Oleh karena itu, sekolah sebagai instansi pendidikan memiliki peran penting mewujudkan kemaslahatan antar umat, termasuk penerapan nilai-nilai Pancasila sebagai ideologi negara.
*Sekolah Memiliki Privilege untuk Mencetak Generasi Terbaik
Selain materi-materi yang terdapat dalam buku ajar maupun sistem pendidikan karakter kita, penting bagi sekolah, melakukan learn by practice.
Hal ini dimaksudkan agar siswa tidak hanya memahami teori, namun juga mampu membaca realitas.

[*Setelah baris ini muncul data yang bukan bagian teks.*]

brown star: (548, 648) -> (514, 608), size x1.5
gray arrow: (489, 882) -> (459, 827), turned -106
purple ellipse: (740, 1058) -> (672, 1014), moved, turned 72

Dengan begitu, siswa mampu memahami kemajemukan sejenak dini, dan tidak ‘alergi’ lagi terhadap perbedaan.
Itulah mengapa, sekolah menjadi salah satu mediator terbaik dalam membentuk karakter anak bangsa, sehingga menciptakan kerukunan di tengah keberagaman.
Adapun upaya yang dapat dilakukan sekolah antara lain memberikan edukasi terkait multikulturalisme di Indonesia, melibatkan siswa dalam kegiatan sosial, mendorong siswa untuk membuat proyek tentang kerukunan umat beragama, atau melakukan outing class, serta dialog ringan untuk membuka mindset siswa.
Program-program di atas juga diterapkan pada salah satu sekolah Islam di Makassar, yakni SDIT Makassar Islamic School Baruga.
Sebagai sebuah sekolah Islam terpadu yang notabennya seluruh siswa dan guru merupakan umat Muslim, sekolah ini tidak luput memberikan edukasi lanjutan kepada siswa dalam bentuk outing class.
Misalnya, pada 27 Januari kemarin, siswa kelas 4 SDIT Makassar Islamic School Baruga melakukan kunjungan ke Pura Giri Natha, yang merupakan pura terbesar di Kota Makassar. Kunjungan ini merupakan bentuk implementasi dari pembelajaran PKn yang bertema Kerukunan Umat Beragama.
Dalam kunjungan itu pula, siswa-siswi melakukan dialog berupa tanya-jawab tentang hal-hal apa saja yang siswa ingin ketahui dari agama Hindu.
Dewa Mahendra selaku Ketua PHDI (Parisada Hindu Dharma Indonesia) Kota Makassar dengan ramah memberikan pemahaman terhadap siswa SDIT Makassar Islamic School untuk tetap hidup rukun dan berbuat baik terhadap saudara Muslim maupun Non-muslim.
Melalui program outing class ini, diharapkan memberikan kontribusi positif bagi semua pihak, terutama para tenaga pendidik dalam proses belajar-mengajar, dan bagi siswa-siswi dalam menyikapi perbedaan.
Pepatah mengatakan, bahwa katak dalam tempurung merasa dunia ini sempit, namun ketika ia keluar dari tempurung, barulah ia bisa melompat ke sana kemari dan mengatakan bahwa dunia ini amat luas.
Demikian juga hakikat manusia, dan sekolah adalah media terbaik untuk menyampaikan pesan-pesan perdamaian.